STM32CubeIDE Default Code for Nucleo H743ZI Includes Ethernet Bug

RJ-400 commented 3 years ago

CubeMX provides a default Ethernet configuration for Nucleo boards incorporating an unassigned NULL pointer to which the MAC address is written. When written, this corrupts the zero wait state, deterministic tightly coupled instruction memory (ITCM) located at 0x00000000 such that anyone locating code there will face a particularly nasty bug, just when they're making the already challenging leap, attempting to load code to and run code from ITCM, which in principle doesn't need to be so hard.

The STM32H7 series hardware is AMAZING. The STM32CubeIDE and the low cost Nucleo boards are invaluable. But it's a long road to getting H7 devices to deliver the performance they're capable of, like 550 Mflops from a sub $3 H730VB device, for example! Rather than wasting nearly all that immense computational power faster than the hardware guys can serve it up, software guys should count clock cycles, look at the often ENORMOUS gaps between what they're getting and what the hardware was brilliantly engineered to achieve, and close the gaps... completely. It takes much more than clock configuration. To get there, you need:

Both ICache and Dcache, understanding their impact on zero wait state performance and single cycle instruction execution as well as the overhead, risks and complications involved in keeping the regular RAM in sync with the cache.
Both ITCM and DTCM (tightly coupled memory), understanding their more deterministic impact on zero wait state performance and single cycle execution
The ability to use linker scripts and startup assembly code to configure memory in a way that locates code, initialized data and uninitialized data in TCM. (AFIK, Cube doesn't help with this.)
The ability to load code and data from ultra cheap 2MB-256MB external serial flash into internal SRAM, especially zero wait state tightly coupled internal SRAM. (Executing at zero wait states from flash is nice, and ST's approaches to getting zero wait state performance from flash are superb, but if you have a lot of code and you put it all in internal flash, the cost per MB for that flash will be high.)
The ability to move code AT RUNTIME into the RAM section of choice.
A little bit of tight assembly language for DSP (DSP coding with VMUL.F32 and VADD.F32 is even easier than coding in C. Make good use of all 32 single precision floating point registers. Make good use of the 64 bit AXI bus. Make good use of the ability to execute loads and stores to and from TCM memory IN PARALLEL with most (but not MAC type) floating point calculations, all in a single clock cycle!
A little bit of tight assembly for moving data.
A clear understanding of how to get single cycle execution of floating point instructions. It appears that on the STM32F7 and H7, due to the nature of the pipeline that enables their incredible performance, you can't use the result of a floating point operation until THE THIRD clock cycle after the result is calculated. This is a pretty serious constraint, but you can still get great results under many circumstances if you write your code around it, but you have to know about it first, and it's a major science project to figure out all this vital (but undocumented?) stuff. Similarly, the cortex M7 floating point MAC instructions such as vfma.f32 and vmla.f32 CAN deliver single cycle performance, but not when loading/storing in parallel, and apparently, only when executing a sequence of instructions consisting only of MAC instructions. Why aren't these characteristics in Arm's Cortex M7 Technical Reference Manual?? At least some of these characteristics ARE addressed for the M4 in the Cortex M4 Technical Reference Manual. Are these factors for the M7 based devices addressed anywhere in ST documentation? Shouldn't this information be in the programming manuals? The datasheet? The reference manual? If not, where should it be?

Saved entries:
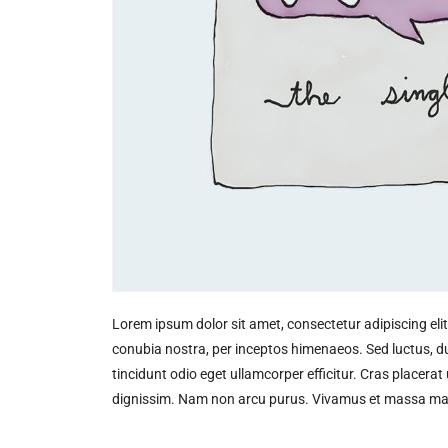
Lorem ipsum dolor sit amet, consectetur adipiscing elit
conubia nostra, per inceptos himenaeos. Sed luctus, du
tincidunt odio eget ullamcorper efficitur. Cras placerat
dignissim. Nam non arcu purus. Vivamus et massa m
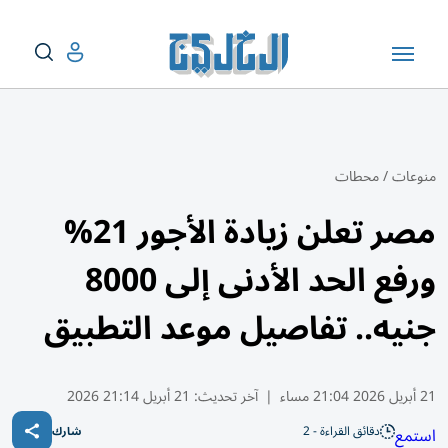
منوعات
/
محطات
مصر تعلن زيادة الأجور 21%
ورفع الحد الأدنى إلى 8000
جنيه.. تفاصيل موعد التطبيق
21 أبريل 2026 21:04 مساء
|
آخر تحديث:
21 أبريل 21:14 2026
دقائق القراءة - 2
استمع
شارك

■ INSTRUCTIONS:
1. Write out the part of the Ethernet bug post that begins with the words containing "Both ICache and" and ends with "with the cache.".
2. Rewrite every line of the listing, replacing "placerat" with "posuere" and keeping everything else unchanged. Leave the pictures out.
The listing is unrelated to the Ethernet bug post.

■ RESPONSES TO THE TASKS:
1.
Both ICache and Dcache, understanding their impact on zero wait state performance and single cycle instruction execution as well as the overhead, risks and complications involved in keeping the regular RAM in sync with the cache.

2.
Lorem ipsum dolor sit amet, consectetur adipiscing elit
conubia nostra, per inceptos himenaeos. Sed luctus, du
tincidunt odio eget ullamcorper efficitur. Cras posuere
dignissim. Nam non arcu purus. Vivamus et massa m
منوعات
/
محطات
مصر تعلن زيادة الأجور 21%
ورفع الحد الأدنى إلى 8000
جنيه.. تفاصيل موعد التطبيق
21 أبريل 2026 21:04 مساء
|
آخر تحديث:
21 أبريل 21:14 2026
دقائق القراءة - 2
استمع
شارك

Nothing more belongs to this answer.